Other borrowers who spoke at the press conference Wednesday said they were bombarded with calls from debt collectors after they fell behind on their loan payments.
“It damaged my credit horribly,” says Frank Mello, another Credit Acceptance customer, whose car was ultimately repossessed.
To maximize profits, the attorney general’s office alleged that Credit Acceptance created a “risk score” for each loan. The payment it made to dealers was based on this assessed score, with higher-risk loans resulting in lower payment to dealers.
But in cases where loans failed, Credit Acceptance also made money from the proceeds of cars that were repossessed and sold at auction.
On average, the company earned about $3,100 profit in each transaction, the lawsuit alleged, whether or not the borrower defaulted.
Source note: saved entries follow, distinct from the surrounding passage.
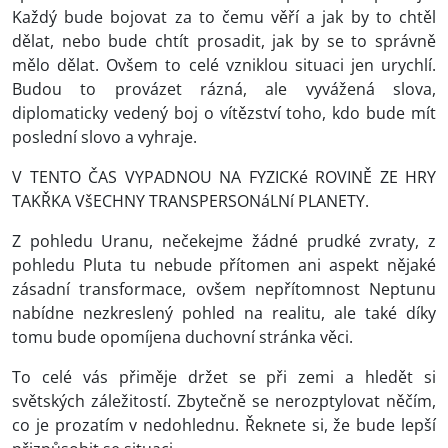
Každý bude bojovat za to čemu věří a jak by to chtěl
dělat, nebo bude chtít prosadit, jak by se to správně
mělo dělat. Ovšem to celé vzniklou situaci jen urychlí.
Budou to provázet rázná, ale vyvážená slova,
diplomaticky vedený boj o vítězství toho, kdo bude mít
poslední slovo a vyhraje.
V TENTO ČAS VYPADNOU NA FYZICKé ROVINĚ ZE HRY
TAKŘKA VšECHNY TRANSPERSONáLNí PLANETY.
Z pohledu Uranu, nečekejme žádné prudké zvraty, z
pohledu Pluta tu nebude přítomen ani aspekt nějaké
zásadní transformace, ovšem nepřítomnost Neptunu
nabídne nezkreslený pohled na realitu, ale také díky
tomu bude opomíjena duchovní stránka věci.
To celé vás přiměje držet se při zemi a hledět si
světských záležitostí. Zbytečně se nerozptylovat něčím,
co je prozatím v nedohlednu. Řeknete si, že bude lepší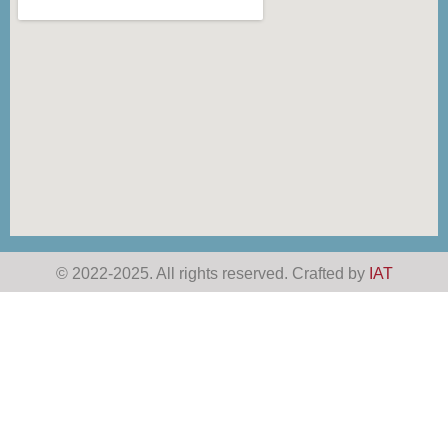
© 2022-2025. All rights reserved. Crafted by
IAT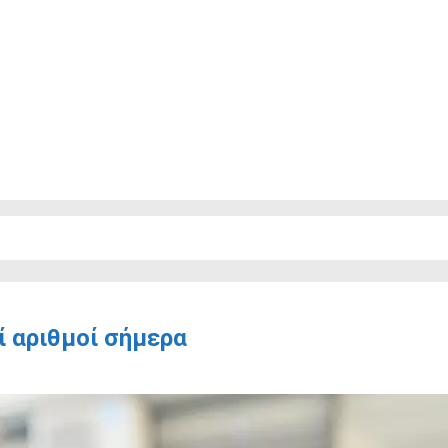
ί αριθμοί σήμερα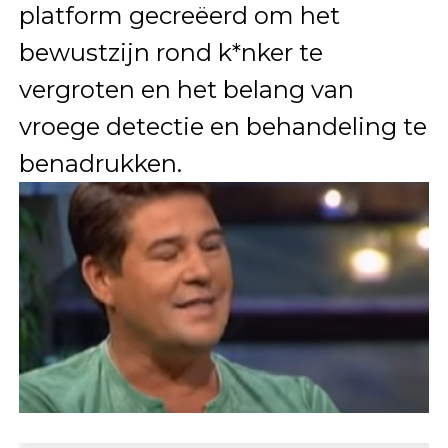
platform gecreëerd om het
bewustzijn rond k*nker te
vergroten en het belang van
vroege detectie en behandeling te
benadrukken.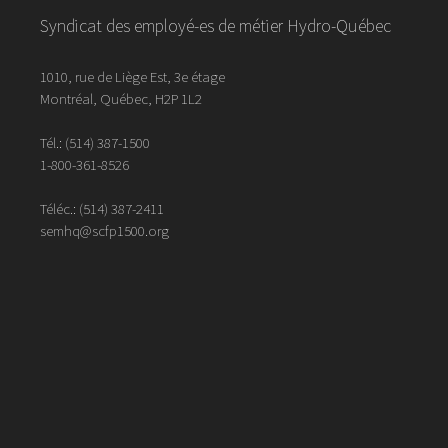
Syndicat des employé-es de métier Hydro-Québec
1010, rue de Liège Est, 3e étage
Montréal, Québec, H2P 1L2
Tél.:
(514) 387-1500
1-800-361-8526
Téléc.:
(514)
387
-
2411
semhq@scfp1500.org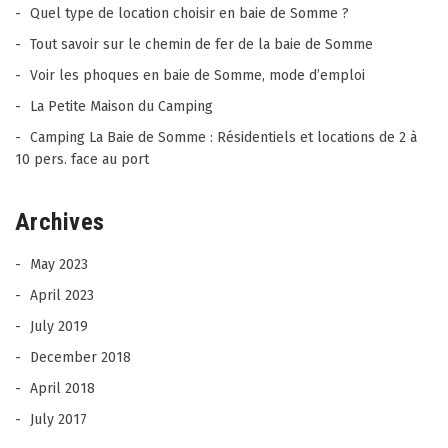
Quel type de location choisir en baie de Somme ?
Tout savoir sur le chemin de fer de la baie de Somme
Voir les phoques en baie de Somme, mode d’emploi
La Petite Maison du Camping
Camping La Baie de Somme : Résidentiels et locations de 2 à
10 pers. face au port
Archives
May 2023
April 2023
July 2019
December 2018
April 2018
July 2017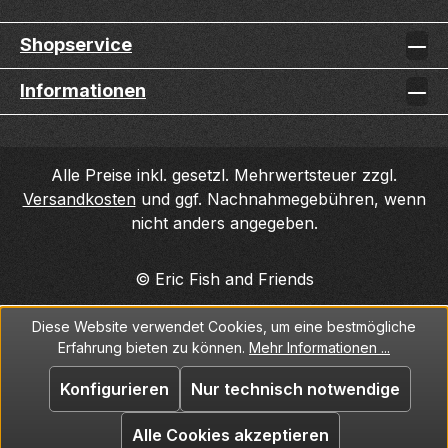
Shopservice
Informationen
Alle Preise inkl. gesetzl. Mehrwertsteuer zzgl.
Versandkosten
und ggf. Nachnahmegebühren, wenn
nicht anders angegeben.
© Eric Fish and Friends
Diese Website verwendet Cookies, um eine bestmögliche
Erfahrung bieten zu können.
Mehr Informationen ...
Konfigurieren
Nur technisch notwendige
Alle Cookies akzeptieren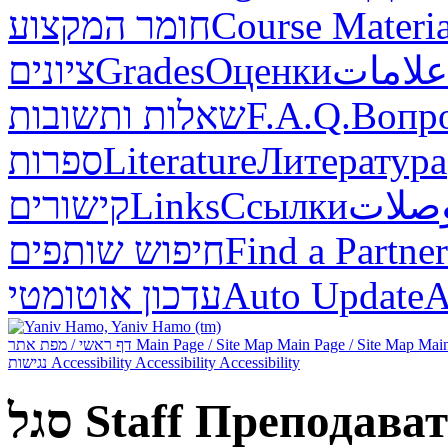
חומר המקצוע
Course Materia
ציונים
Grades
Оценки
علامات
שאלות ותשובות
F.A.Q.
Вопр
ספרות
Literature
Литература
קישורים
Links
Ссылки
صلات
חיפוש שותפים
Find a Partner
עדכון אוטומטי
Auto Update
А
דף ראשי / מפת אתר
Main Page / Site Map
Main Page / Site Map
Main
נגישות
Accessibility
Accessibility
Accessibility
סגל
Staff
Преподават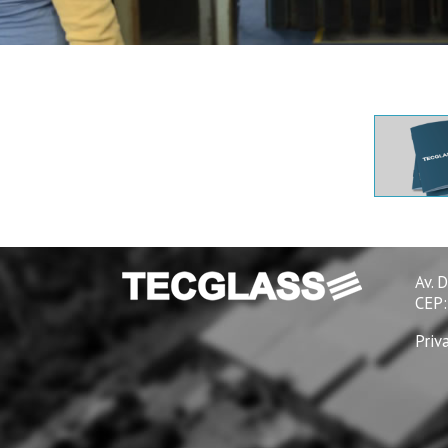
Av. 
CEP:
Priv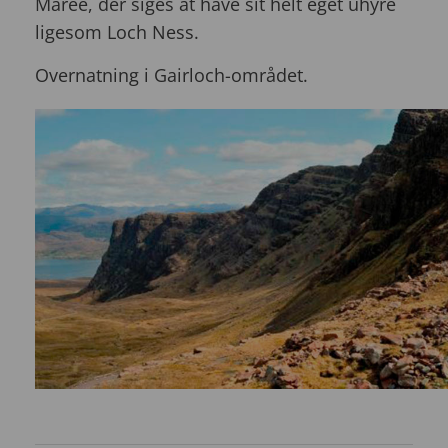
Maree, der siges at have sit helt eget uhyre
ligesom Loch Ness.
Overnatning i Gairloch-området.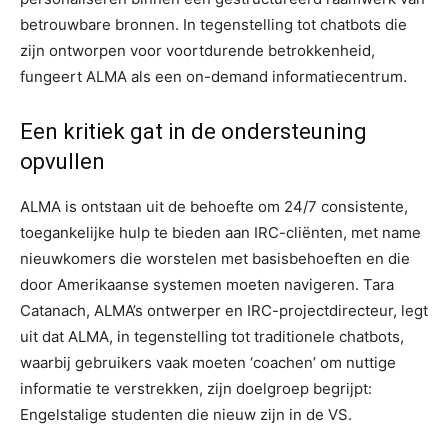
betrouwbare bronnen. In tegenstelling tot chatbots die
zijn ontworpen voor voortdurende betrokkenheid,
fungeert ALMA als een on-demand informatiecentrum.
Een kritiek gat in de ondersteuning
opvullen
ALMA is ontstaan uit de behoefte om 24/7 consistente,
toegankelijke hulp te bieden aan IRC-cliënten, met name
nieuwkomers die worstelen met basisbehoeften en die
door Amerikaanse systemen moeten navigeren. Tara
Catanach, ALMA’s ontwerper en IRC-projectdirecteur, legt
uit dat ALMA, in tegenstelling tot traditionele chatbots,
waarbij gebruikers vaak moeten ‘coachen’ om nuttige
informatie te verstrekken, zijn doelgroep begrijpt:
Engelstalige studenten die nieuw zijn in de VS.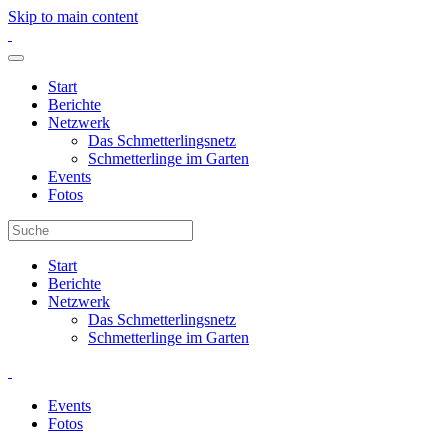
Skip to main content
Start
Berichte
Netzwerk
Das Schmetterlingsnetz
Schmetterlinge im Garten
Events
Fotos
Start
Berichte
Netzwerk
Das Schmetterlingsnetz
Schmetterlinge im Garten
Events
Fotos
The deal with Credit Acceptance is one result of a yearslong investigation by Healey’s office into the auto lending industry, which remains ongoing. Her office has secured multiple settlements with various lenders in recent years for similar conduct and required lenders to change their lending practices.
CR’s Bell says auto lenders should be required to follow standards that ensure borrowers can repay their loans.
“Ability-to-repay standards are critically important for protecting low- and moderate-income borrowers, to avoid the harsh consequences of default, repossession and damaged credit,” Bell says. “If companies make overly expensive loans that they know borrowers can’t repay, they are just setting people up for failure.”